Milky Way may have 100 million life-giving planets

There are some 100 million other places in the Milky Way galaxy that could support life above the microbial level, reports a group of astronomers in the journal Challenges (open access), based on a new computation method to examine data from planets orbiting other stars in the universe. “This study does not indicate that complex life exists on that many planets".
 
"We’re saying that there are planetary conditions that could support it, according to the paper’s authors*.  “Complex life doesn’t mean intelligent life, though it doesn’t rule it out or even animal life, but simply that organisms larger and more complex than microbes could exist in a number of different forms,” the researchers explain.
 
The scientists surveyed more than 1,000 planets and used a formula that considers planet density, temperature, substrate (liquid, solid or gas), chemistry, distance from its central star and age. From this information, they developed and computed the Biological Complexity Index (BCI).
 
The BCI calculation revealed that 1 to 2 percent of the planets showed a BCI rating higher than Europa, a moon of Jupiter thought to have a subsurface global ocean that may harbor forms of life.
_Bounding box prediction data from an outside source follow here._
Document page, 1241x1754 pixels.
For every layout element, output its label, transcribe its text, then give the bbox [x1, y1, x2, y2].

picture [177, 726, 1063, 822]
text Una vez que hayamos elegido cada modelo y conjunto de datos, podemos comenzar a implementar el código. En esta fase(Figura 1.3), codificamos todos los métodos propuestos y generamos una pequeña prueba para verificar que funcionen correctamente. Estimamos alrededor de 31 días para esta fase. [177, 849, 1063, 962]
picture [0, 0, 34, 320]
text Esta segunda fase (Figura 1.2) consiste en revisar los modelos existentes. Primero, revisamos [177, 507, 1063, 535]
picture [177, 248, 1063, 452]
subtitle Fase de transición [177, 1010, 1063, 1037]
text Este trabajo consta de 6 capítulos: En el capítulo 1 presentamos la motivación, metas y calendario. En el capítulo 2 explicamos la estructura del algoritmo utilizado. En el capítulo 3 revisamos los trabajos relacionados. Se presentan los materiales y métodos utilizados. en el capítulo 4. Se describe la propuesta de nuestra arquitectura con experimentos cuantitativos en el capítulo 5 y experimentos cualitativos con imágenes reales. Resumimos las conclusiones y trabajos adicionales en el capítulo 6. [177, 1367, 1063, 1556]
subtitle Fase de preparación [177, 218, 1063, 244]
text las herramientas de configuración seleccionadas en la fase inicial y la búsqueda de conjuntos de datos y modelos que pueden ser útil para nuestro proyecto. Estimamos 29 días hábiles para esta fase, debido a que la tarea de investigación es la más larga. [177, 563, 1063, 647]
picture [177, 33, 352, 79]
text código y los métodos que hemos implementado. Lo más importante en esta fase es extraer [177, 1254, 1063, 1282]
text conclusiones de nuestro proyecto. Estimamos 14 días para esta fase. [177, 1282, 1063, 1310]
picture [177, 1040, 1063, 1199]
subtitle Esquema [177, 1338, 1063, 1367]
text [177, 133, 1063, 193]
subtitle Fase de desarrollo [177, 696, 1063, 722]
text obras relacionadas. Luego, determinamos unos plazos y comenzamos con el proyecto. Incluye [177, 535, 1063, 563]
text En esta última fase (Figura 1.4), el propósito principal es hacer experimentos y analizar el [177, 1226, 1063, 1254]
With about 10 billion stars in the Milky Way galaxy, the BCI yields 100 million plausible planets.
 
The authors cite one study that suggests that “some exoplanets may be more optimally suited for life than Earth. … Such ‘superhabitable’ worlds would likely be larger, warmer, and older, orbiting dwarf stars.”
 
“It seems highly unlikely that we are alone,” say the researchers. “We are likely so far away from life at our level of complexity that a meeting with such alien forms might be improbable for the foreseeable future.”